• [Requirement] Copy precisely the first line of the material below and every later line, stopping with the line that contains "Pat & Joe Tangney Building Contractors Ltd. is".

• [Records provided]

────

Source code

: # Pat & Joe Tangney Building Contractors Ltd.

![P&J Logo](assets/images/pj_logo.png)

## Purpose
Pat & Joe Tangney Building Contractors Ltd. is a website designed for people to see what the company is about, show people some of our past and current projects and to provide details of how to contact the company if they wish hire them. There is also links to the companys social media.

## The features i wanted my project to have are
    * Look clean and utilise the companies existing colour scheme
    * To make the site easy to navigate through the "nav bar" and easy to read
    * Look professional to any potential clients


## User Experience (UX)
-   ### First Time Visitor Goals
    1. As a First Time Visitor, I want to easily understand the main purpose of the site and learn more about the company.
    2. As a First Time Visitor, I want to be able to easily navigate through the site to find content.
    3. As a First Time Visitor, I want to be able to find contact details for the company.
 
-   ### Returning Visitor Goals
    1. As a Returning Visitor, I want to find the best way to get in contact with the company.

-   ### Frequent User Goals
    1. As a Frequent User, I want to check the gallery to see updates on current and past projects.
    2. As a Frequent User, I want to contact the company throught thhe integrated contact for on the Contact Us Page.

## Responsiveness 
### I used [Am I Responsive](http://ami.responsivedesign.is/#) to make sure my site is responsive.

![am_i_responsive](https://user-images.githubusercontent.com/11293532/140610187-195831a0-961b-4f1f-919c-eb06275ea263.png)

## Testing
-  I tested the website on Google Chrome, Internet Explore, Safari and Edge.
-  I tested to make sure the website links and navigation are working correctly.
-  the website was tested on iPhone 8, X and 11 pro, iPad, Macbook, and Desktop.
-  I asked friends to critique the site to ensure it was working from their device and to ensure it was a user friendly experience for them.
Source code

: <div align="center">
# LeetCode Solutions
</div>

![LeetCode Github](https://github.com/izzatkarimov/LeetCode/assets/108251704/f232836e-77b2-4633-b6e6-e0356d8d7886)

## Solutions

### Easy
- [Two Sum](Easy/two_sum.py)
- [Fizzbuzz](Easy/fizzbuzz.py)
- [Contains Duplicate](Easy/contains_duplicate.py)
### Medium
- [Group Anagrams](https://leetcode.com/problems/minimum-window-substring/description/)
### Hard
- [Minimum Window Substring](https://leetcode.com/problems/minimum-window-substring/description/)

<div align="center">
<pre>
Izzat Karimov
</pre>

────

• [Result of the exercise]
Source code

: # Pat & Joe Tangney Building Contractors Ltd.

![P&J Logo](assets/images/pj_logo.png)

## Purpose
Pat & Joe Tangney Building Contractors Ltd. is a website designed for people to see what the company is about, show people some of our past and current projects and to provide details of how to contact the company if they wish hire them. There is also links to the companys social media.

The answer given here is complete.